Commendably, India has already undertaken a “comprehensive” survey of samples to check and detect sub-standard and spurious drugs in the market. The results will be available by the end of this year. India wants to scale up its role from being a benefactor to a partner in the initiatives undertaken in the African continent in this regard. Speaking at a high-level event ‘Ensuring access to life-saving medicines to end the AIDS epidemic by 2030’ on the sidelines of the 3rd India-Africa Forum Summit in New Delhi, Indian Union Minister of Health and Family Welfare, Shri. J. P. Nadda voiced India’s support to establish joint ventures in Africa to promote local pharma manufacturing by building technical and human capacities.
The ongoing efforts have already started bearing fruit. In India, there is an overall reduction of 57 per cent in new HIV infections (among adult population) in the past decade and the prevalence rate has seen a downward trend too.

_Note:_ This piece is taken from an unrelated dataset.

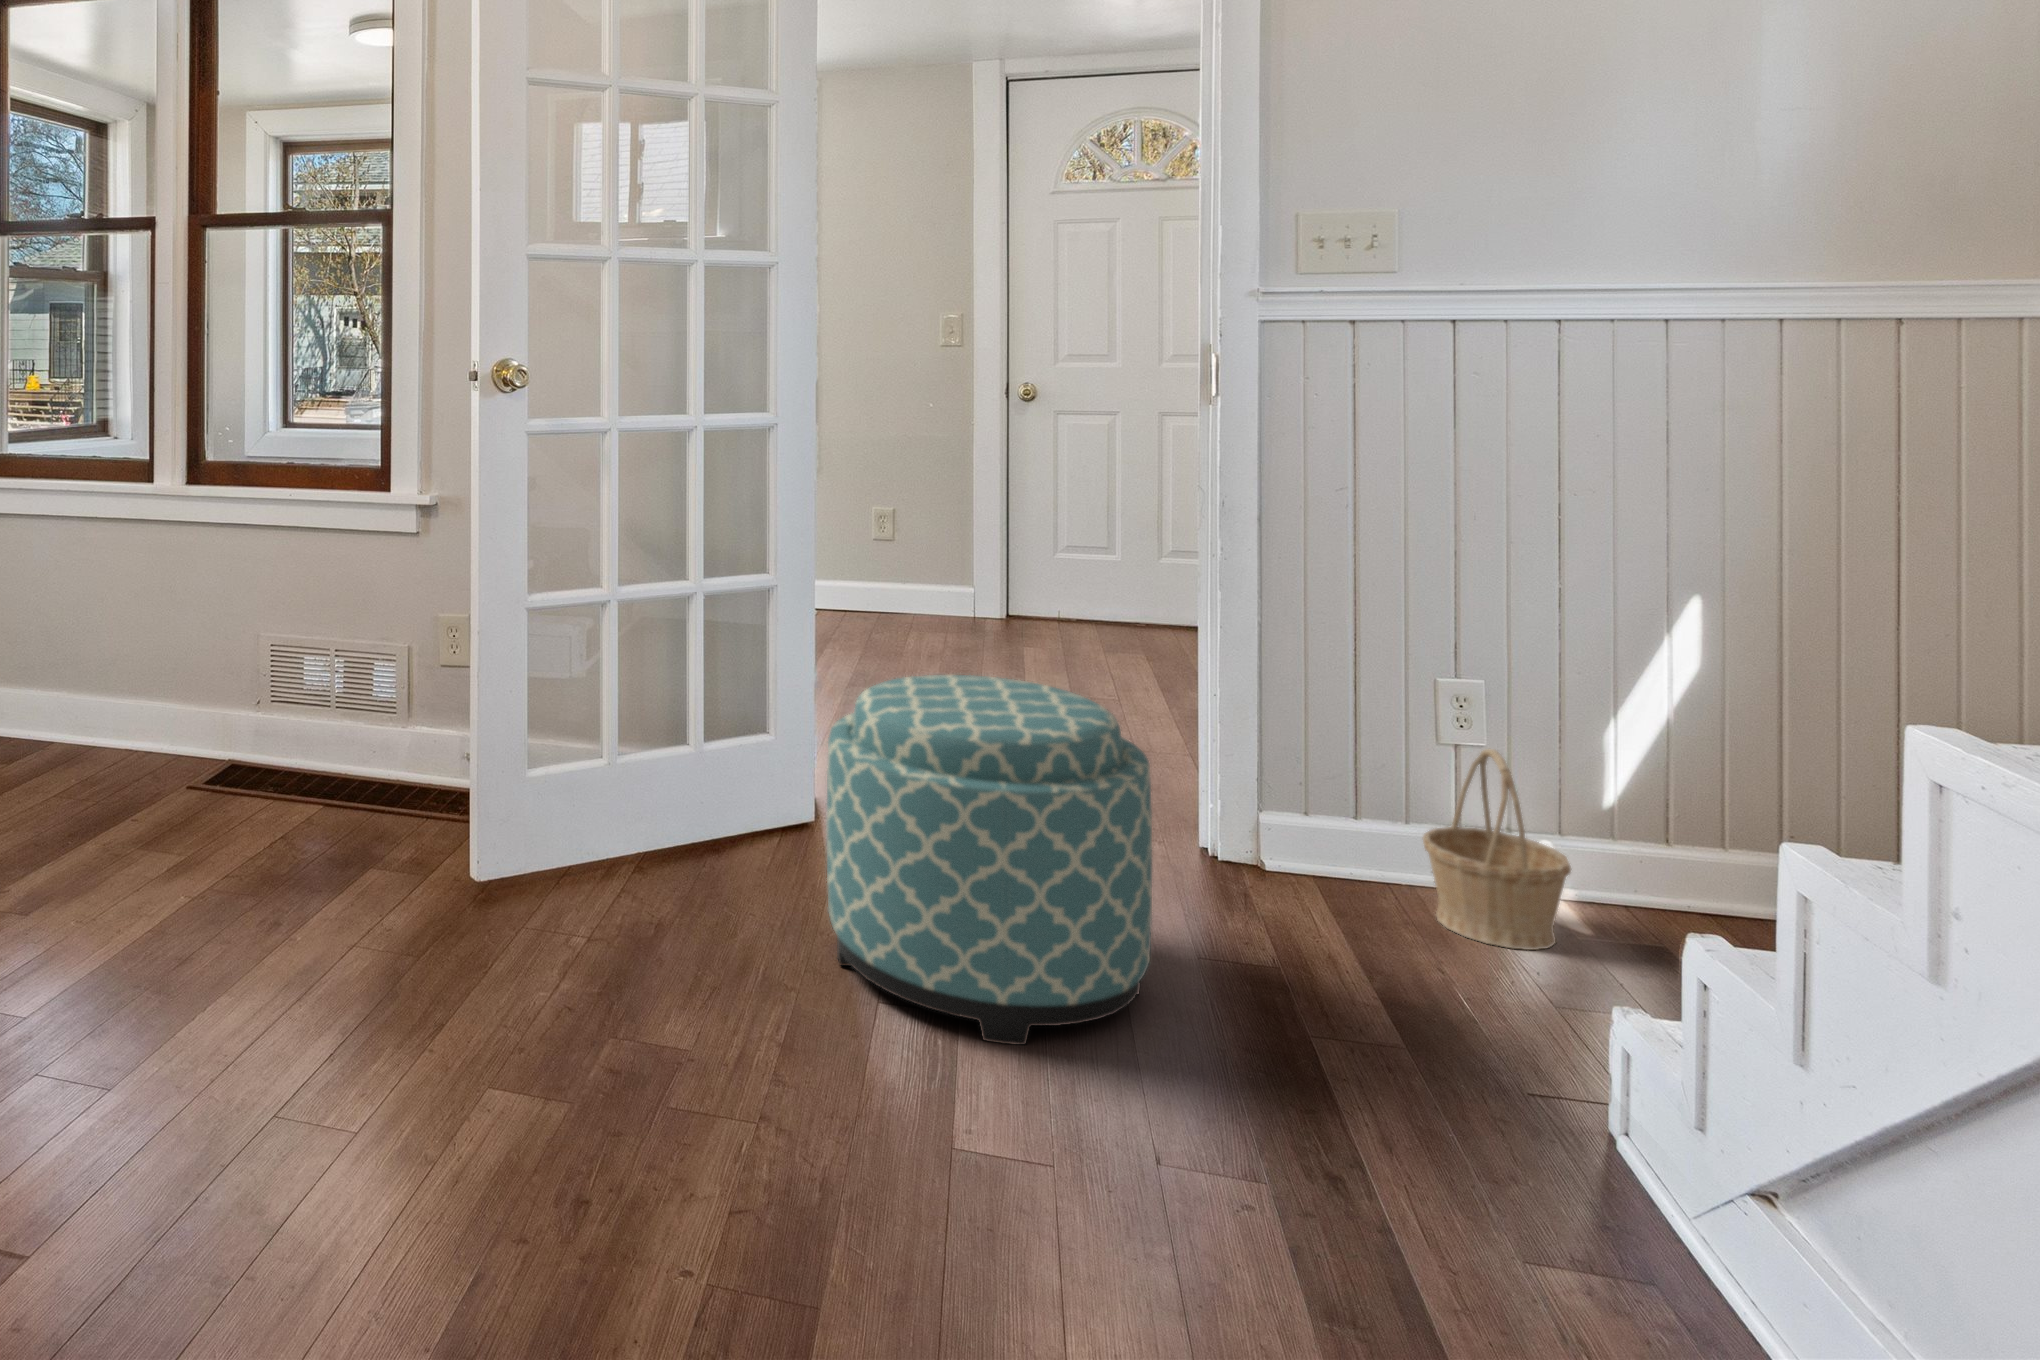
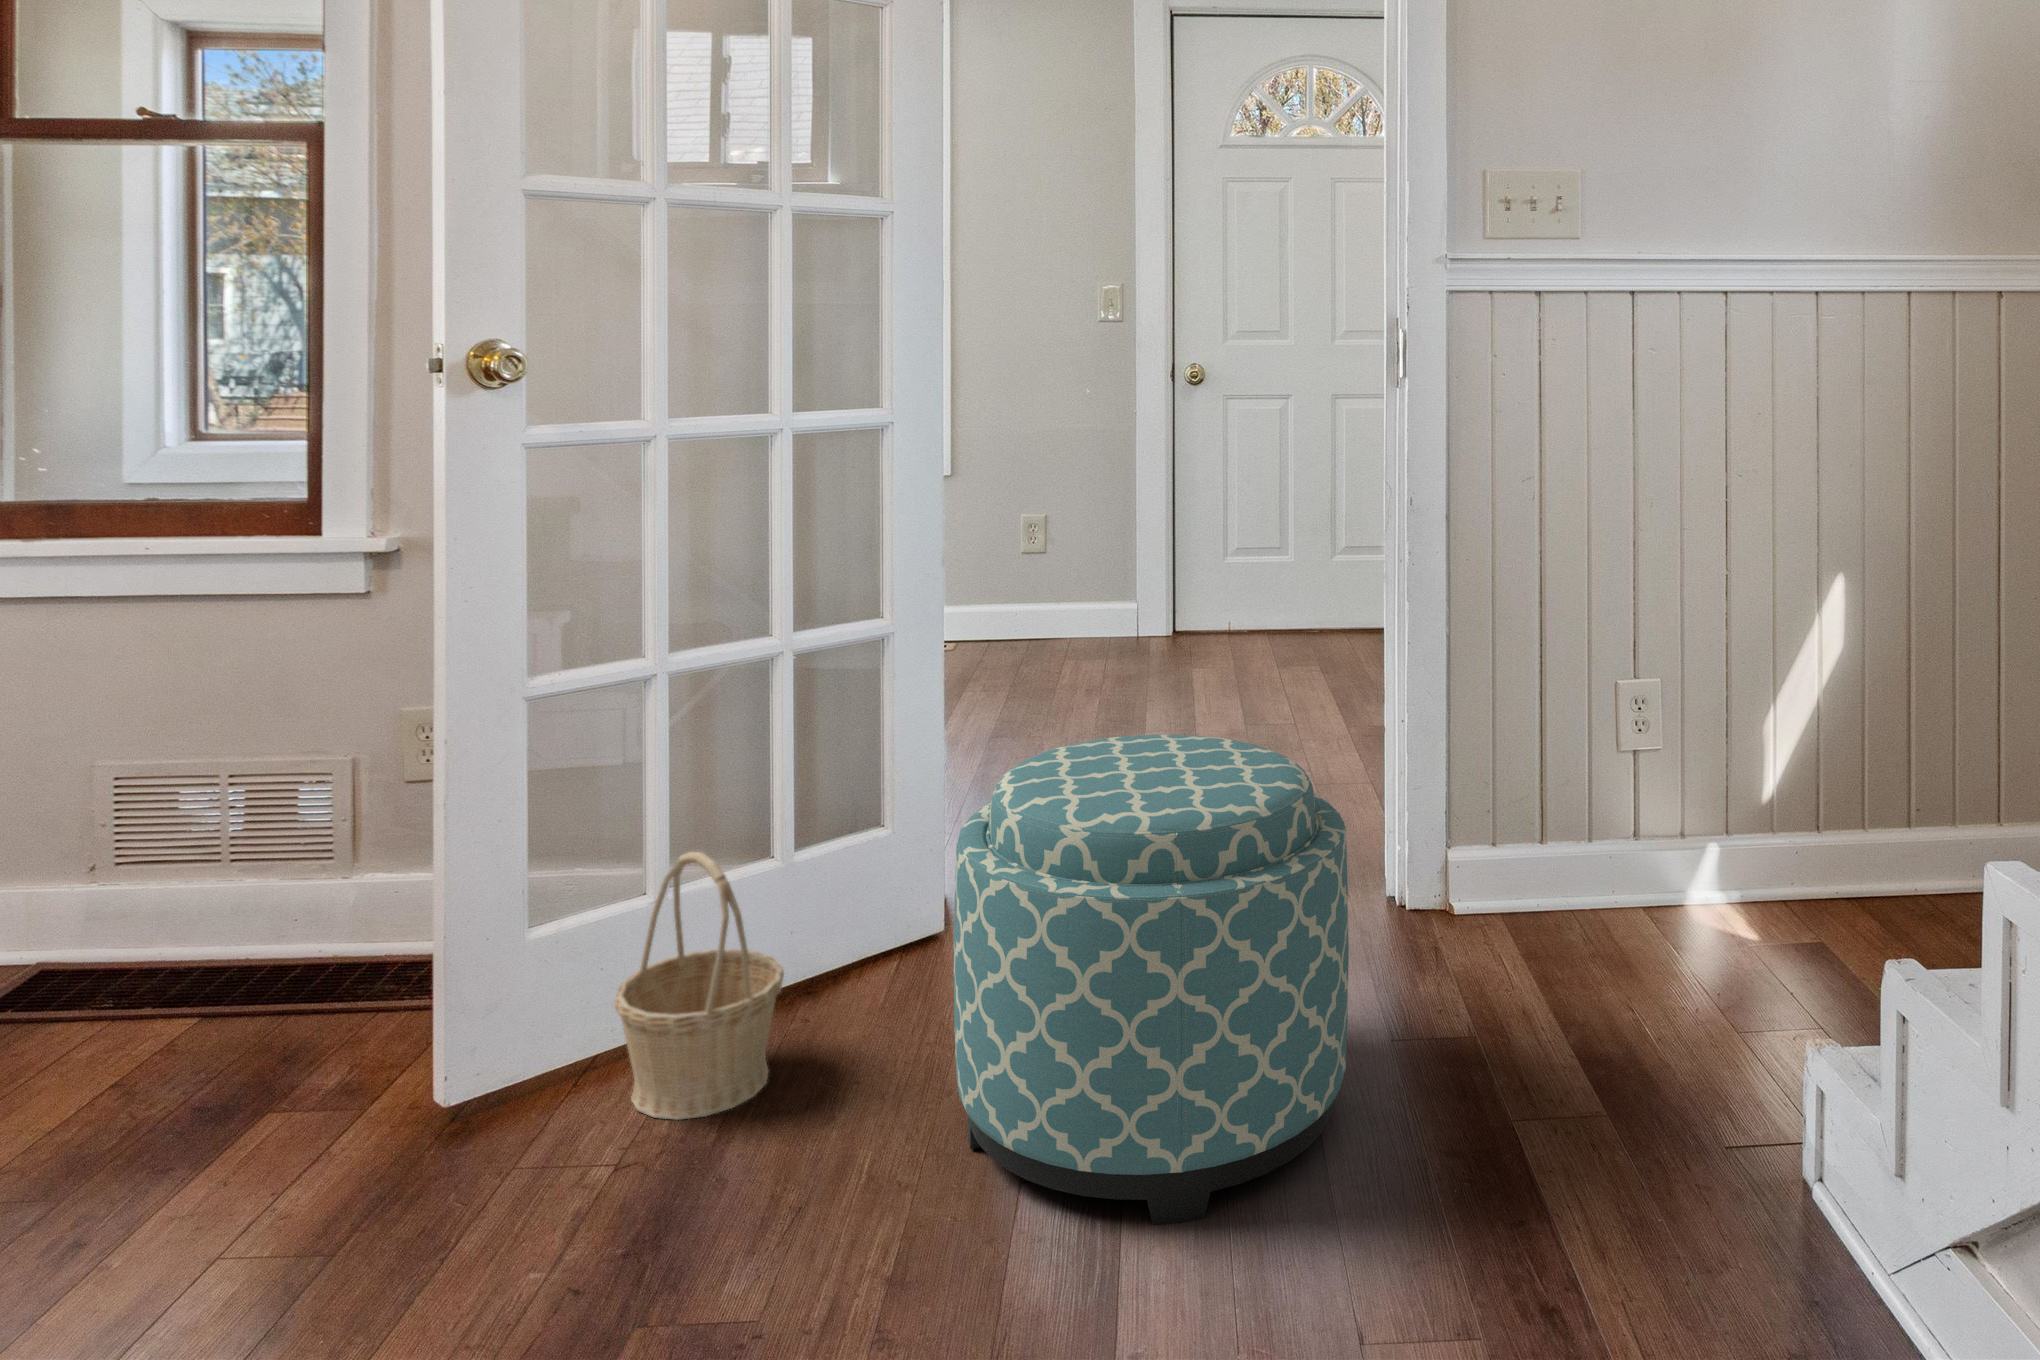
basket: present [1423,749,1571,950] -> present [614,852,784,1120]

The news has reinvigorated every governmental and voluntary effort working tirelessly to bring relief to the HIV+ people and ultimately end the menace.
Such exemplary mutual-cooperation and learning from each others’ experiences will go a long way in expediting the desired results. The success stories of South Africa in making Antiretroviral (ART) medicines available to its people and its Prevention of Parent to Child Transmission (PPTCT) Programme are initiatives that India and other African nations can emulate.